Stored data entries
--- START ---

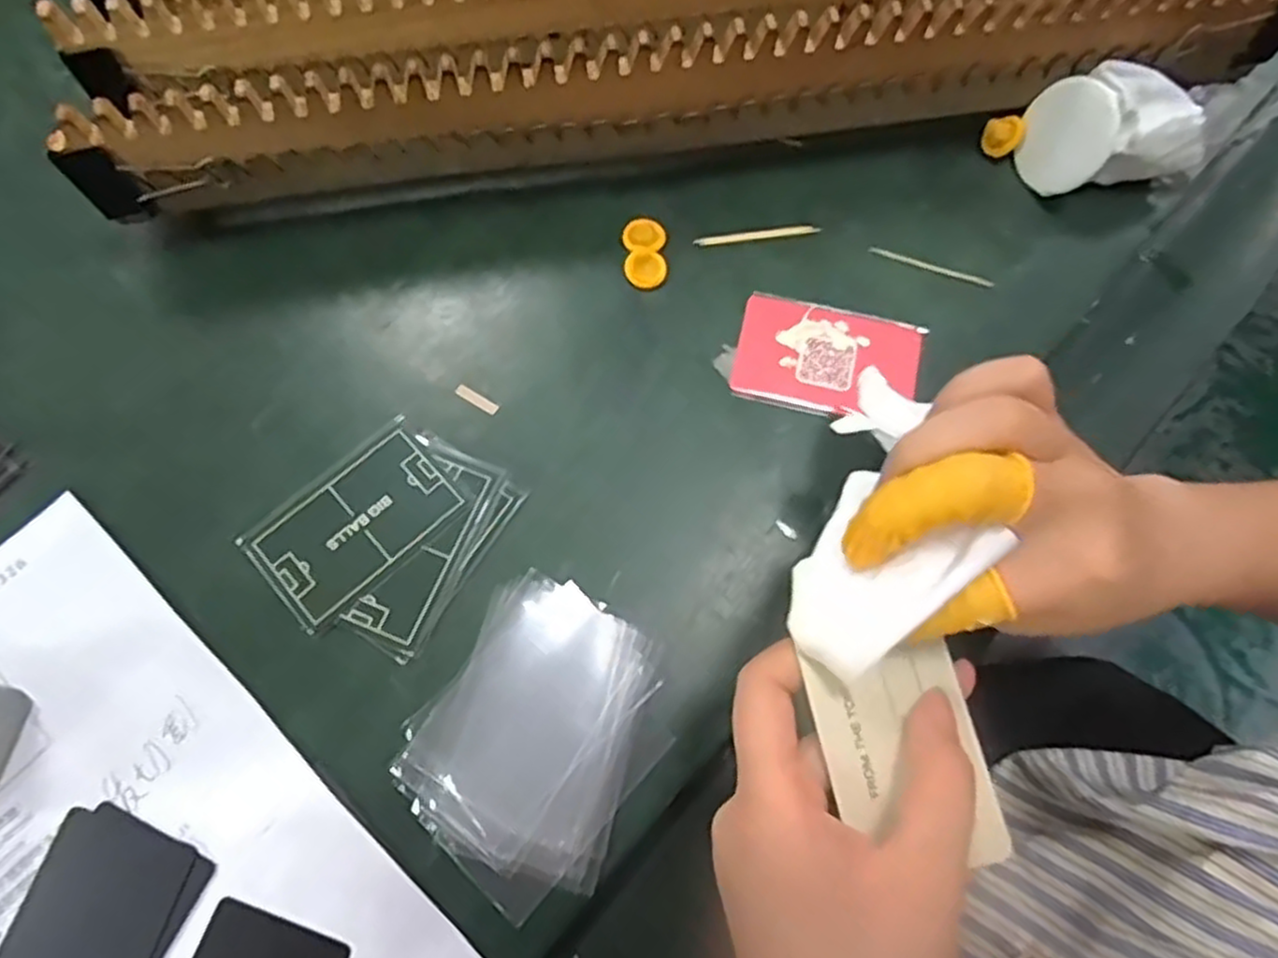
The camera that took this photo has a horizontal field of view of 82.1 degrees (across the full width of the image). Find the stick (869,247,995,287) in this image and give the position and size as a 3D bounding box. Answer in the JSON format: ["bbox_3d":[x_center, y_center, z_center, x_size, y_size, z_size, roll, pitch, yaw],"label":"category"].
[{"bbox_3d":[0.148,-0.107,0.369,0.063,0.004,0.004,19,72,5],"label":"stick"}]

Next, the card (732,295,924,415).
[{"bbox_3d":[0.092,-0.059,0.353,0.086,0.004,0.053,13,72,3],"label":"card"}]

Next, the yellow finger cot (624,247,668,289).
[{"bbox_3d":[0.003,-0.105,0.366,0.020,0.004,0.021,0,71,-1],"label":"yellow finger cot"}]

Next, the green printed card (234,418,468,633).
[{"bbox_3d":[-0.125,0.018,0.319,0.084,0.004,0.055,-42,77,-14],"label":"green printed card"}]

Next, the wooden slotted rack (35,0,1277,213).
[{"bbox_3d":[0.024,-0.249,0.377,0.575,0.078,0.186,-8,72,-4],"label":"wooden slotted rack"}]

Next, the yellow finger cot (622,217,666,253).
[{"bbox_3d":[0.003,-0.124,0.371,0.021,0.004,0.020,0,71,-1],"label":"yellow finger cot"}]

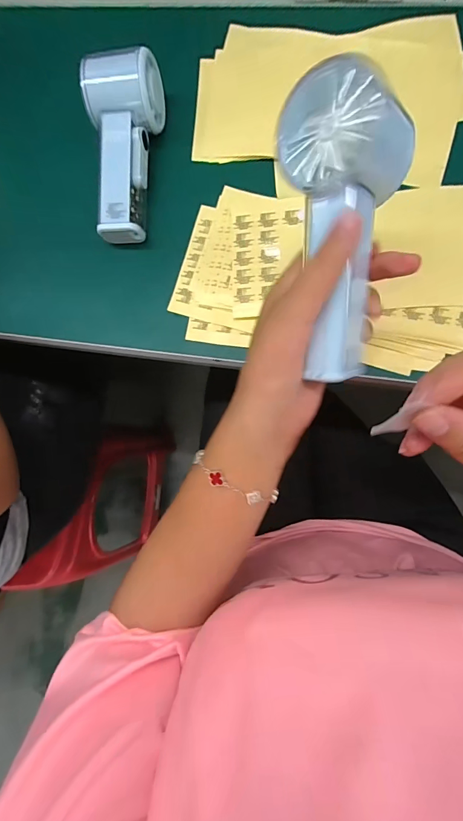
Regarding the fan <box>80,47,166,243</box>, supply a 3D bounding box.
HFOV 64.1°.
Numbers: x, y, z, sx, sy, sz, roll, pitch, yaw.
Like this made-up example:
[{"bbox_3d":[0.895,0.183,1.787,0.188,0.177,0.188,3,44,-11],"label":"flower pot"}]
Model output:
[{"bbox_3d":[-0.099,-0.230,0.326,0.055,0.055,0.147,6,85,7],"label":"fan"}]

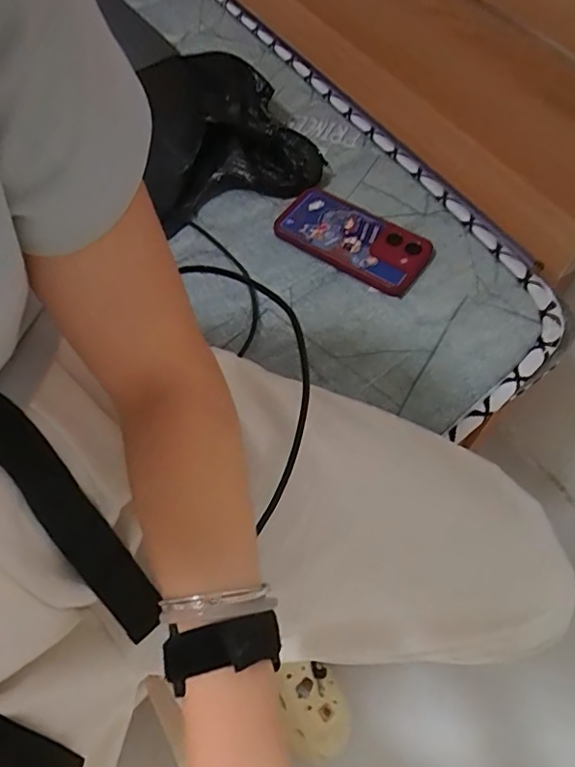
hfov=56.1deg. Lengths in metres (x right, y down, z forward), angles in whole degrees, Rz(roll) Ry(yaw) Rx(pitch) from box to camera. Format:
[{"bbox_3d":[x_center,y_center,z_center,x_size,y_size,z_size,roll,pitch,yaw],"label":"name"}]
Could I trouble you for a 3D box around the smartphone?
[{"bbox_3d":[0.069,-0.158,0.588,0.166,0.016,0.079,30,66,18],"label":"smartphone"}]

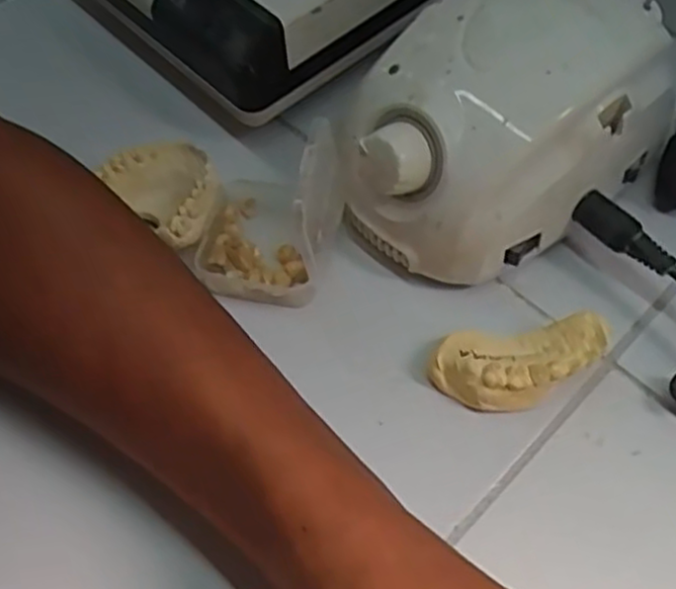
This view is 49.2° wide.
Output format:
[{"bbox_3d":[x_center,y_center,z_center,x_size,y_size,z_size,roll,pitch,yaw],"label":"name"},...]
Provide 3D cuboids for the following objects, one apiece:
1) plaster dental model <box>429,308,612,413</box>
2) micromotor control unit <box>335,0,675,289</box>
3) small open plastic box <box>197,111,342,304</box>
[{"bbox_3d":[0.074,0.027,0.299,0.069,0.022,0.031,-4,60,-1],"label":"plaster dental model"},{"bbox_3d":[0.067,-0.075,0.321,0.133,0.074,0.096,-33,64,-17],"label":"micromotor control unit"},{"bbox_3d":[-0.031,-0.035,0.308,0.057,0.062,0.056,14,61,9],"label":"small open plastic box"}]

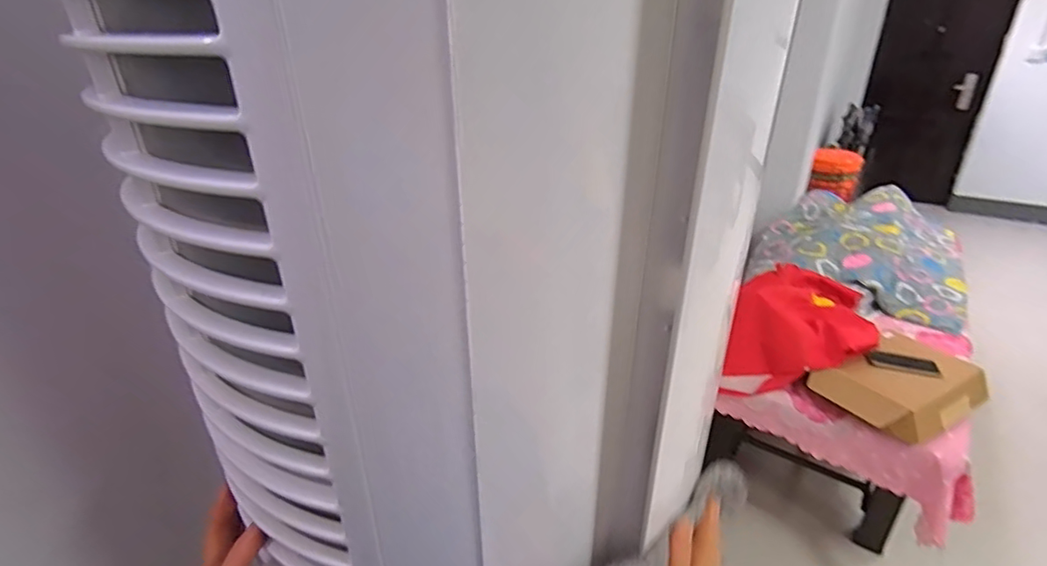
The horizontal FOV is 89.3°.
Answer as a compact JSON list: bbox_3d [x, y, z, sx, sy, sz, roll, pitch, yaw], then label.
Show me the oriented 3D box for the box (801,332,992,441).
[{"bbox_3d":[0.980,0.257,1.372,0.376,0.090,0.261,-14,30,-24],"label":"box"}]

--- END ---

**What you should do:**
I need each line of the entries that holds the string "name" located and copied.

**Solution to this task:**
[{"bbox_3d":[x_center,y_center,z_center,x_size,y_size,z_size,roll,pitch,yaw],"label":"name"}]
[{"bbox_3d":[x_center,y_center,z_center,x_size,y_size,z_size,roll,pitch,yaw],"label":"name"},...]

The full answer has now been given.